[DATA SHOWN — start]
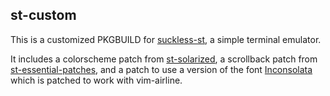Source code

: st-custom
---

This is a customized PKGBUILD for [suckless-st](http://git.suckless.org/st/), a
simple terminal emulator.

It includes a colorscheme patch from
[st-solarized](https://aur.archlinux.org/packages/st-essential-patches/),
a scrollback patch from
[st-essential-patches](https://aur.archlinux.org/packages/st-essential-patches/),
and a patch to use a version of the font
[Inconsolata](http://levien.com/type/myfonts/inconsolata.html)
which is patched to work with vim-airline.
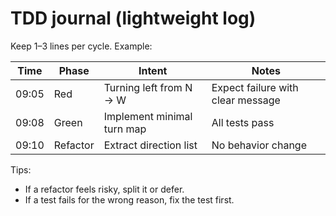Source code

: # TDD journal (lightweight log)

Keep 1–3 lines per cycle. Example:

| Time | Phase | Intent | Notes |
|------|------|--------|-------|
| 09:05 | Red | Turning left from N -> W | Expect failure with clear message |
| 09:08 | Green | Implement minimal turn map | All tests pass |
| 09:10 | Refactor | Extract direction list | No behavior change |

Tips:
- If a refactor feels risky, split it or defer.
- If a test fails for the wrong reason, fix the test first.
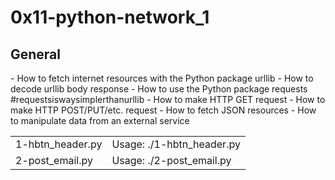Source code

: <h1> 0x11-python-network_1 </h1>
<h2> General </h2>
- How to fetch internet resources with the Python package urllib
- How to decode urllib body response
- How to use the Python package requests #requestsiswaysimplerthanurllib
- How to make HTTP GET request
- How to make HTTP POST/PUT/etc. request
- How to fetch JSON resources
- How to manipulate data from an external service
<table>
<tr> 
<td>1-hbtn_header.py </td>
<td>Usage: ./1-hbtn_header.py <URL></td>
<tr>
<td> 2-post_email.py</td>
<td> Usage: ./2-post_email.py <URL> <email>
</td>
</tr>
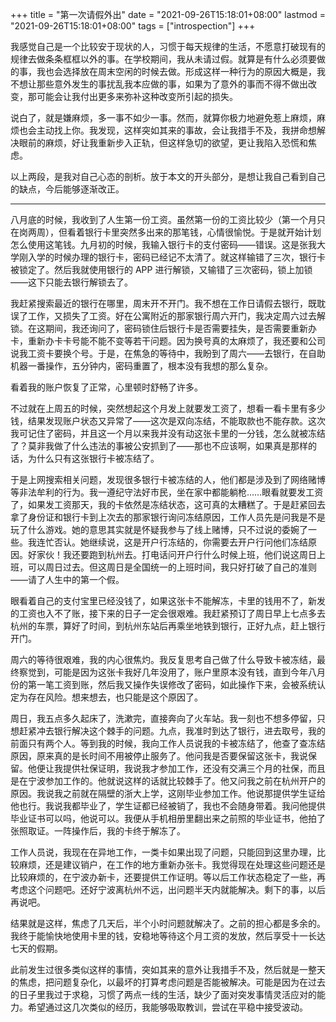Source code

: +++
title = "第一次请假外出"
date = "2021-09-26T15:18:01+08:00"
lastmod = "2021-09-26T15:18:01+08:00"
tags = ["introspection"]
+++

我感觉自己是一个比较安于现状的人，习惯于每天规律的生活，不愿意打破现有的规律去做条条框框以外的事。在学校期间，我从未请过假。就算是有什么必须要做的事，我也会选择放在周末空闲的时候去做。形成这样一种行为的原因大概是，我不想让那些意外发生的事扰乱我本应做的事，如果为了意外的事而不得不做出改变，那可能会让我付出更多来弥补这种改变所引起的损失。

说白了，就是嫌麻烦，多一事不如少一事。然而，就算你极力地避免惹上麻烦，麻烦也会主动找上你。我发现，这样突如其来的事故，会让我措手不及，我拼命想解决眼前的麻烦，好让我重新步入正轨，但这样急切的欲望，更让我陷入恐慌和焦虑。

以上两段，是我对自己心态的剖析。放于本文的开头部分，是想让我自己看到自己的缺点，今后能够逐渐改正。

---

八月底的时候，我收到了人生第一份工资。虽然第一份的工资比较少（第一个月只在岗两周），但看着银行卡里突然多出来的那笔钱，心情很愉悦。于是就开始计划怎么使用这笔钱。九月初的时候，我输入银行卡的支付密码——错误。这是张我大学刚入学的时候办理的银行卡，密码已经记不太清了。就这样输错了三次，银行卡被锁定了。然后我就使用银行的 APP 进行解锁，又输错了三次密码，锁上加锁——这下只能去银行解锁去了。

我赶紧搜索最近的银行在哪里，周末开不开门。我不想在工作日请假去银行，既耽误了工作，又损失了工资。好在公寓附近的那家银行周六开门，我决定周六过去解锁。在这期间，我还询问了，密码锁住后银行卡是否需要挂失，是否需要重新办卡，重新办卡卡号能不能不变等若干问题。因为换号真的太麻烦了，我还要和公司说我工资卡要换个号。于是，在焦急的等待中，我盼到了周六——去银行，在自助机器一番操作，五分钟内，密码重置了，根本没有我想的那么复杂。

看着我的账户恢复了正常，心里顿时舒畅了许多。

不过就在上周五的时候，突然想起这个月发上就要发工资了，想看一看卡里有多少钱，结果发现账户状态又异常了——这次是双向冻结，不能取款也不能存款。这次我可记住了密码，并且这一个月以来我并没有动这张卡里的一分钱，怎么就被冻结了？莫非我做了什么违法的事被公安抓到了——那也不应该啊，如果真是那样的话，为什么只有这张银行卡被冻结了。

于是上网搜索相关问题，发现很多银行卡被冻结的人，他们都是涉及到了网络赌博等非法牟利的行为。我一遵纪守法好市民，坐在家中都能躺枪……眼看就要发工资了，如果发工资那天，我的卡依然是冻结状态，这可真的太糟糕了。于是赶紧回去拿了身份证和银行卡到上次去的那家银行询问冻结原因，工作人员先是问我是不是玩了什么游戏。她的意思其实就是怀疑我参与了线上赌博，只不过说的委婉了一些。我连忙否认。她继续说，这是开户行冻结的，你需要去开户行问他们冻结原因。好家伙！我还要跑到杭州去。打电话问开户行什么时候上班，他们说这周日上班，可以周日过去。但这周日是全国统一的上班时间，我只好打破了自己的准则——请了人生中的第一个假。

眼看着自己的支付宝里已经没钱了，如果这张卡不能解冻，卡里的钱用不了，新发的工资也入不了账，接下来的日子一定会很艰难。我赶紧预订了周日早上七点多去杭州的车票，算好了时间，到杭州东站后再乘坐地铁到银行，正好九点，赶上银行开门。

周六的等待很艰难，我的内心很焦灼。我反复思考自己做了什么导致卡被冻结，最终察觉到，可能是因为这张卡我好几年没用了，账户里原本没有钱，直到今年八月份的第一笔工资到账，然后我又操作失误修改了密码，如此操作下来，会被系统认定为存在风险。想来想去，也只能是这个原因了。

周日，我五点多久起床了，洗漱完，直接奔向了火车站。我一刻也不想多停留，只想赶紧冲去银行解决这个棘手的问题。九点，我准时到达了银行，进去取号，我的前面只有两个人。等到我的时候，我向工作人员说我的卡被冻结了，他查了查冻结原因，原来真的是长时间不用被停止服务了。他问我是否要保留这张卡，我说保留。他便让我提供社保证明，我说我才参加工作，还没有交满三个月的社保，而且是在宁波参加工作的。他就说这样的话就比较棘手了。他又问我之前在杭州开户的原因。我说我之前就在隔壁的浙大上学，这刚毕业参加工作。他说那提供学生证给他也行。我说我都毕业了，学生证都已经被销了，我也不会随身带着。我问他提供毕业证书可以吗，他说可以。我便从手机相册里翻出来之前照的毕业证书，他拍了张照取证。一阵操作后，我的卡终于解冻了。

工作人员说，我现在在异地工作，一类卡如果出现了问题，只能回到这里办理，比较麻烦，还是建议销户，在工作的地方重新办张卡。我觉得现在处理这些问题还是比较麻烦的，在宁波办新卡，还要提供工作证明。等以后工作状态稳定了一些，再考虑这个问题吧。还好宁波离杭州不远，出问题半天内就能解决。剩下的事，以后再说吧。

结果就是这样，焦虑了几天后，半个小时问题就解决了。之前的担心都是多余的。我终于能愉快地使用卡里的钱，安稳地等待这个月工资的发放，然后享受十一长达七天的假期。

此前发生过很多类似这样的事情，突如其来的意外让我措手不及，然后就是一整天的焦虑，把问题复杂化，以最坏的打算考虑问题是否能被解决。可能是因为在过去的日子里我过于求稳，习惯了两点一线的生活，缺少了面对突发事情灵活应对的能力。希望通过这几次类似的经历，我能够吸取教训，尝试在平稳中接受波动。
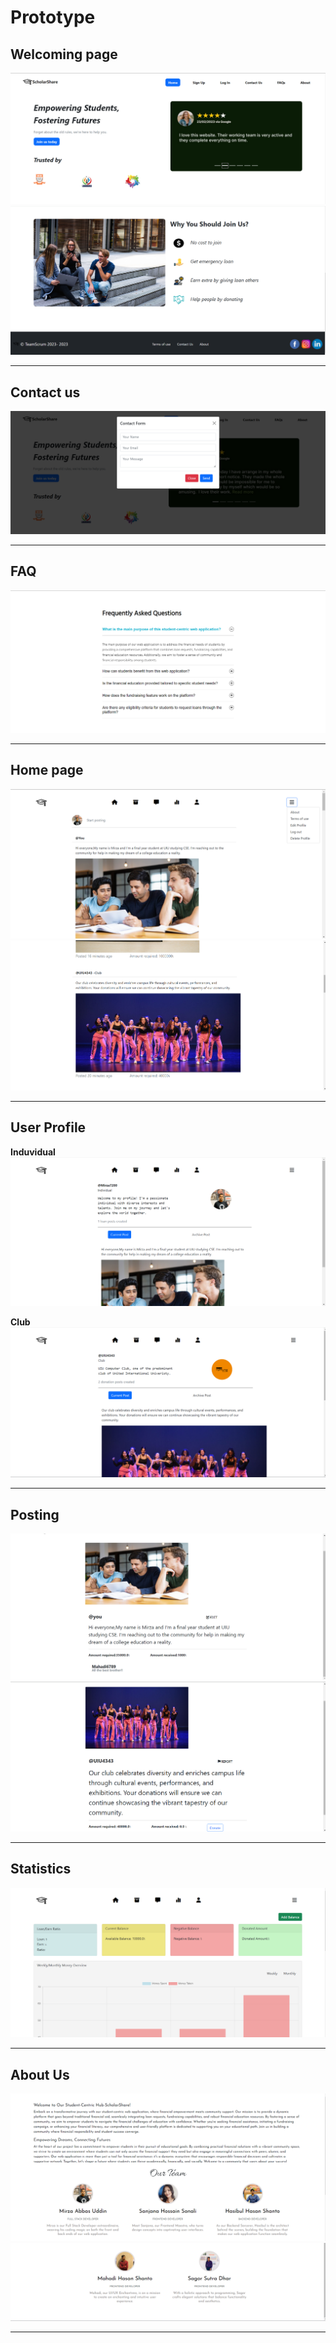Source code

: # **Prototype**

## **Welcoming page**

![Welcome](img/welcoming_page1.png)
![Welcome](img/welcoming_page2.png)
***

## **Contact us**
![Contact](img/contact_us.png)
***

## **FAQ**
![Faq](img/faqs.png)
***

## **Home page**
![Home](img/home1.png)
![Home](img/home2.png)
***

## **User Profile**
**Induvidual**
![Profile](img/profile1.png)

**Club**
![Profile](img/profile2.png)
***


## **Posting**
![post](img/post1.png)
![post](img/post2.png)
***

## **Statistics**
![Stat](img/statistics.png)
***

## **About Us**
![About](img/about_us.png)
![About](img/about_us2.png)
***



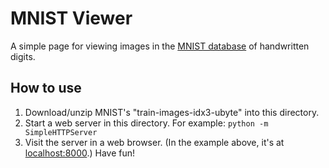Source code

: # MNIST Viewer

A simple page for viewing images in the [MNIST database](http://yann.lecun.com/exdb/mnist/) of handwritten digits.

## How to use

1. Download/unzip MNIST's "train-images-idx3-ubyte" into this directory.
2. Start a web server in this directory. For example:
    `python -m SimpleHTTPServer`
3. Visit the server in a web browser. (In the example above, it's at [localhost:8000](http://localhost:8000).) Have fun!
[DATA SHOWN — finish]
[DATA SHOWN — start]
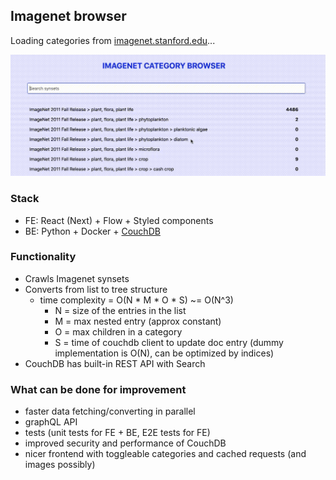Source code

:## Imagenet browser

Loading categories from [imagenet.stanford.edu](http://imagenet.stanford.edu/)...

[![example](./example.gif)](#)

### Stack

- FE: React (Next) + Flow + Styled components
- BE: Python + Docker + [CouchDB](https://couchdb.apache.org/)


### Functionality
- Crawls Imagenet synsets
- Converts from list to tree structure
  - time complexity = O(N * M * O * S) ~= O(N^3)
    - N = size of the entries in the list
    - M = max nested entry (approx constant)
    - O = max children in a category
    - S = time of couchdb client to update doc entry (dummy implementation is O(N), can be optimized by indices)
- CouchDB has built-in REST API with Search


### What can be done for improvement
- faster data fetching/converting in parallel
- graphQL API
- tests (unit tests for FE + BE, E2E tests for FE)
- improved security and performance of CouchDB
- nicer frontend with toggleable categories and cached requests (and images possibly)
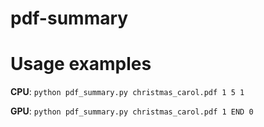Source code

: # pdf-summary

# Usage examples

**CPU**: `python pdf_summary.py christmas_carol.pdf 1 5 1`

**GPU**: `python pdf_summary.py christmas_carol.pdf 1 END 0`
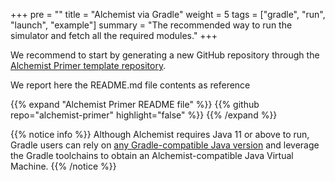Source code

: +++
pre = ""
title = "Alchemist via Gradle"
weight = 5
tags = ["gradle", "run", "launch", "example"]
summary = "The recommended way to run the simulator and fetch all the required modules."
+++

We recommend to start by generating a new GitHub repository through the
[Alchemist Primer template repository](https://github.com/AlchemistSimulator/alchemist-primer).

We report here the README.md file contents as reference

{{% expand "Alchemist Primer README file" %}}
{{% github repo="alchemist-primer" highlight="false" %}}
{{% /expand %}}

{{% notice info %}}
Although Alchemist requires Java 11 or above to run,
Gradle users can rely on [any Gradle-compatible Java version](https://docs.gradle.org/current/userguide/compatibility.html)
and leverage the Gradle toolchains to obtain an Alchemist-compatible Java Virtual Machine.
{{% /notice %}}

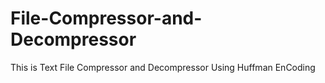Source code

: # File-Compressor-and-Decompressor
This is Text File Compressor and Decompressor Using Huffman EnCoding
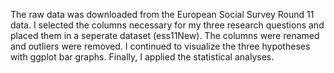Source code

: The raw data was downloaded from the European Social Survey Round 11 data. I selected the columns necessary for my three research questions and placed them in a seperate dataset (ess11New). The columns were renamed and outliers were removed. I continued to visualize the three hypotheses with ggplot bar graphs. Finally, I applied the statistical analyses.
[DATA SHOWN — finish]
EXERCISE DETAILS » Once you have located every line with the word "archlinux" in the material above, list those lines.

RESULT OF THE EXERCISE »
[st-solarized](https://aur.archlinux.org/packages/st-essential-patches/),
[st-essential-patches](https://aur.archlinux.org/packages/st-essential-patches/),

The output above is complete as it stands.